Fitness Minutes: (39,783)
9/2/12 10:22 A
Sometimes relationships in the middle of a busy life can be a tiping point. We all worry about how much actual time we have to spend on family, work and other. But, just as important is the mental time each activity puts on us. Each poses pressure and takes mental effort and energy to deal with. Based on the way you describe your scedule the lack of a relationship at this point in time may be a blessing in disguise. Take a careful assessment of yourself and decide if in the middle of what sounds like a very aggressive schedule would you really have the actual and mental time to deal with it. Society has made us think that there is something about Saturday night and being along. Somehow it is worse to be alone on Saturday than Monday. I went to dinner with my son last night. Maybe you need to schedule some time with supportive friends to help you with you socializationi need in the short term while you deal with your all of your other personal activities. Me time is just as important as us time. Do you really need a relationship that you would have trouble devoting time to because of the other stuff you have to deal with right now? Your future relationships will be better if you get short term pressures off your back like school and spark goals. Good luck!!!!!
Nothing to add that Arch.. hasn't said. A good reply. Just wanted you to know people are listening. I've never heard the term pity party before. And Arch. has turned it round from something negative to something positive.
Edited by: I_WANT_TO_RUN at: 9/2/2012 (03:01)
Fitness Minutes: (281,548)
8/30/12 12:09 P
I'm a firm believer in the power of the occasional pity party. Here's what I do. You may want to try this yourself. What I do is schedule my pity parties. I pick a time during the day, say 5:00pm-6:00pm. For that entire hour, I can feel as miserable as I want. However, at 6:01pm. that's it. Pity party over. I move on with life. I've found this really helpful. It keeps me from wallowing in self pity for too long.
Don't beat yourself up because you haven't found the right guy yet. If I had a dime for every blind date I went out that didn't amount to anything, I'd be FILTHY RICH ! believe me, you're not alone. Many women (guys too) have had problems with relationships. Look at Liz Taylor, 8+ husbands. Larry King has/had 8+ wives. It happens.
Here's the thing, at least one of those failed relationships wasn't an entire failure because it did produce your wonderful daughter. that's something positive.
Don't give up on dating just because you can't find the right guy, right now. It's okay to go out on dates, BUT don't go on them with expectations of starting a relationship. Just enjoy being with the person for a while. if it's right, it will all work out eventually. Too many guys can sense when a woman is looking for commitment. it really does scare many people off.

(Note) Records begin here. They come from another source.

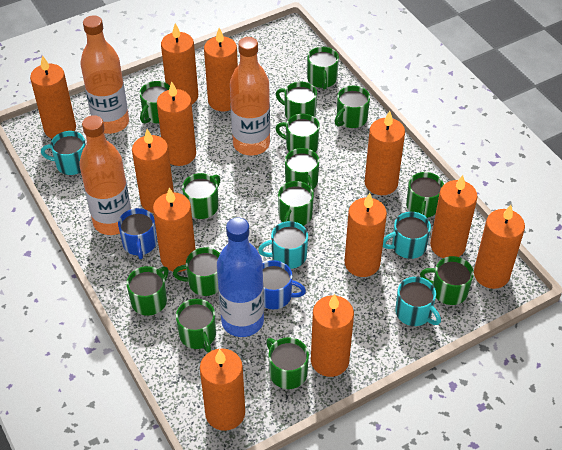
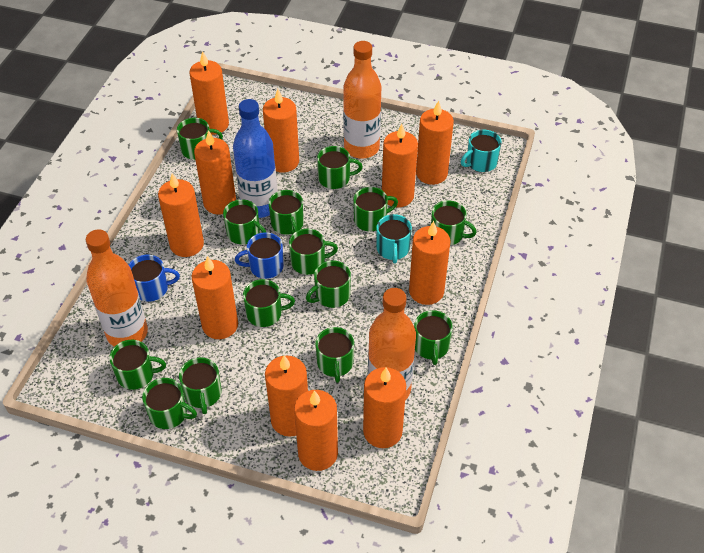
orange candle: [30,55,76,139] [132,129,174,213] [153,188,196,272] [157,81,196,166] [161,23,198,104] [200,348,245,431] [204,28,238,111] [311,294,354,377] [345,193,387,277] [365,111,405,195] [430,175,477,258] [474,205,525,289] = 12 -> [158,173,204,257] [189,51,229,135] [192,256,238,339] [194,130,236,214] [263,89,299,173] [265,356,308,437] [294,390,338,471] [363,367,406,448] [382,123,418,208] [409,221,450,305] [416,100,454,185] = 11
turquoise mug: [41,131,86,175] [258,221,308,269] [383,212,431,259] [395,277,441,326] = 4 -> [376,214,412,264] [461,130,502,172] = 2

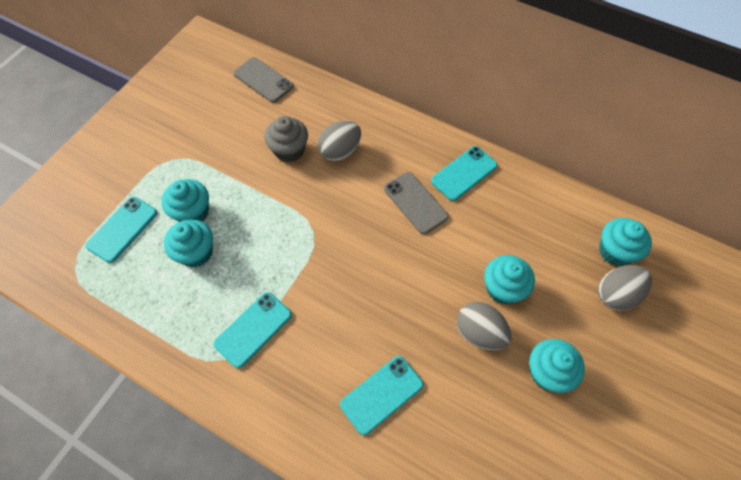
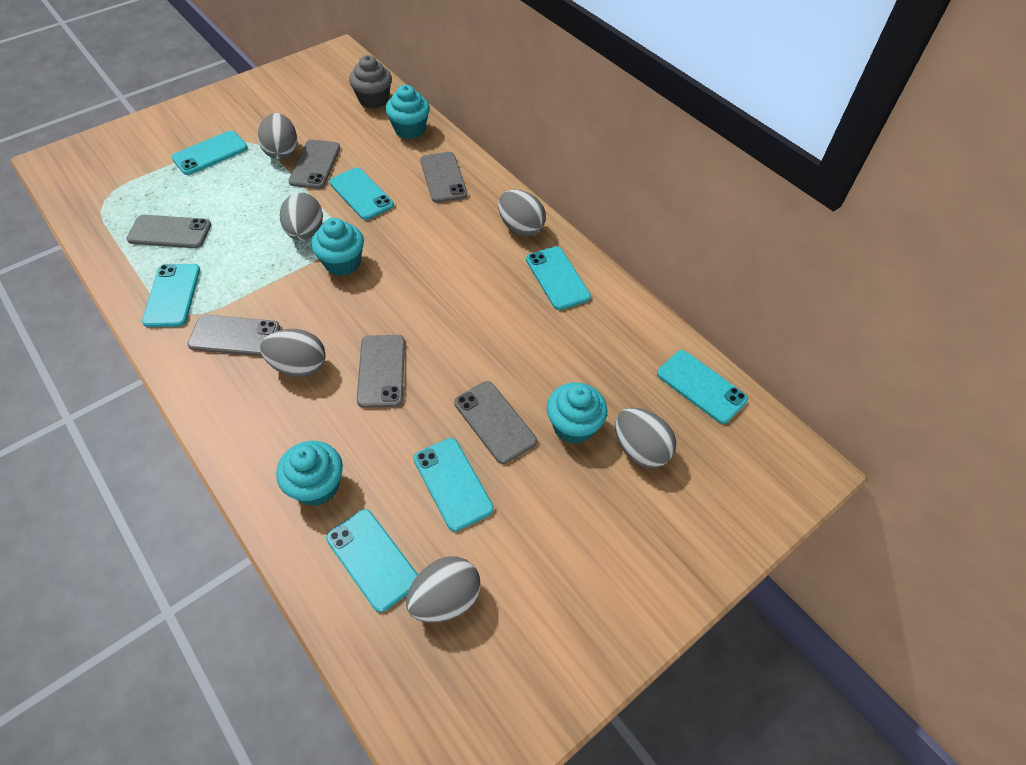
grey egg: [317,121,361,162] [457,302,511,351] [598,265,652,311] = 3 -> [258,113,297,159] [260,329,326,377] [280,193,323,241] [406,556,481,623] [498,190,546,236] [615,408,676,468] = 6
grey phone: [234,57,294,103] [384,172,449,234] = 2 -> [126,215,211,248] [188,315,280,356] [288,139,340,189] [357,335,405,408] [420,152,468,203] [454,381,537,464] = 6
turquoise cupcake: [162,179,209,222] [164,219,213,268] [484,255,535,304] [529,339,585,393] [599,218,652,266] = 5 -> [276,441,343,506] [311,218,364,276] [386,85,430,139] [547,382,608,444] = 4
turquoise phone: [86,197,157,263] [214,292,292,369] [340,356,423,435] [431,146,497,201] = 4 -> [142,264,200,327] [171,131,248,175] [326,509,418,612] [329,167,394,220] [413,438,494,532] [526,246,591,310] [657,350,748,424] = 7

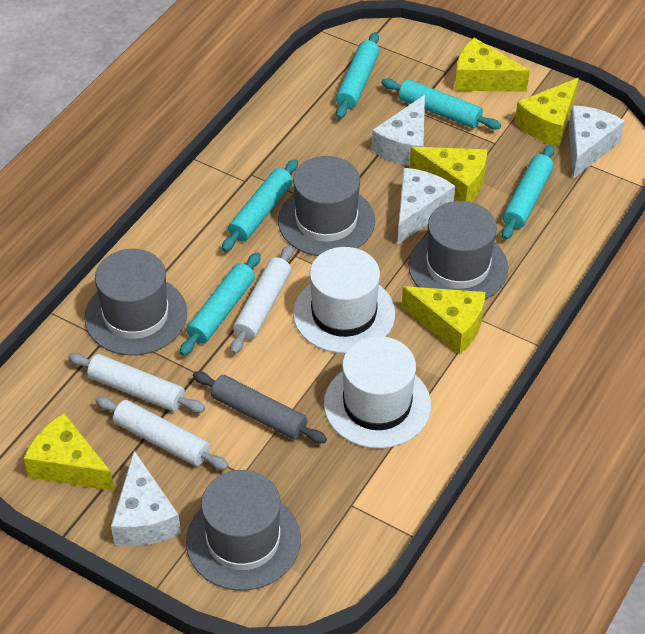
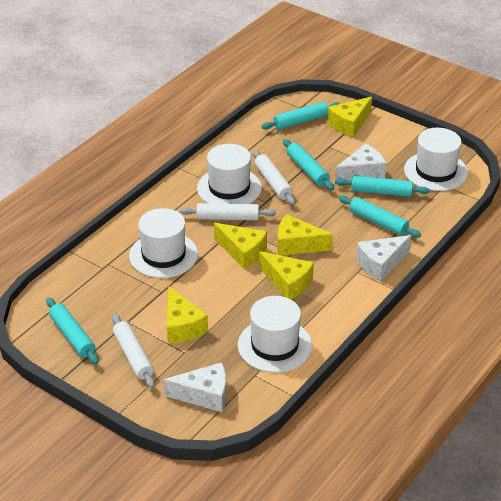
grey hat: [84,249,187,355] [186,470,301,591] [278,156,375,256] [408,201,508,300] = 4 -> none = 0
grey rolling pin: [193,371,327,443] = 1 -> none = 0
white cheese: [111,451,181,546] [372,95,425,166] [398,168,455,244] [569,105,625,179] = 4 -> [164,362,226,412] [335,143,386,181] [357,235,411,281] = 3
white hat: [293,247,395,353] [324,336,431,449] = 2 -> [129,208,198,278] [197,144,262,204] [238,296,312,373] [404,128,468,191] = 4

You are NOT an incomplete person because you're not dating or in a relationship. There really are lots of perfectly happy single people out there. The grass is always greener on the other guy's lawn. we think that married people must be happy. not always. if marriage was such a happy institution, why does America have a 50% divorce rate ?
Don't worry.... what you're feeling is perfectly normal. Just don't feel badly because you're single. it's okay to be single ! and happy too !
You can rant/vent as much as you like - sometimes that is all it takes to feel better about ourselves.
I can understand you longing for an adult relationship, but please, don't TRY like you are shopping. You may see other people married or in long-term relationships, but that doesn't mean that it is working. There are many which won't last, and many relationships which do, are fraught with angst, hurt, etc. Sometimes it is better to sit back and smell the roses. You are 30 - you may not realize it, but you are still young. I would be inclined to focus more on platonic relationships because THAT is where the longer lasting ones will grow from, not the ones where you have a shopping list ticking the boxes.
As an aside .... are you happy in your own company? Do you LIKE yourself ... Do you LOVE yourself? Hopefully you have answered "yes" to all three questions - if not, then there may be some baggage which needs working on before you embark in a long-term relationship! Take care and BIG hugs, Kris
8/30/12 12:44 A
I really hate to even put this to words. I'm really trying to get this whole weight loss thing under control and honestly I feel pretty good about it...I've done this before I can do it again. What keeps me up at night...ugh...am i destined to be alone for the rest of my life?? Every relationship I have had (I'm 30) has ended in disaster. I know that none of them were right for me and I can accept that but I have this terrible, though probably irrational fear, that I will never find another person in this world that I can envision spending the rest of my life with.
I have an eight year old daughter, I work full time and am a graduate student so there is very little time to socialize. My daughter means the world to me and I won't ever put a man before her. That being said I still long for the companionship that comes with a solid relationship.
I see other people married or with long term boyfriends and I wonder what is it that they have that I don't. It frustrates me and I wonder is there something about me that keeps me from a healthy connection?
This is a rant...I know. Maybe it is just that at this time in my life I don't have much more to give of myself and that is what I project. I don't know. I have always felt that things happen in their own time and there is no use pushing it because it won't be right if you do...but that is my more optimistic, balance of the universe kind of thinking.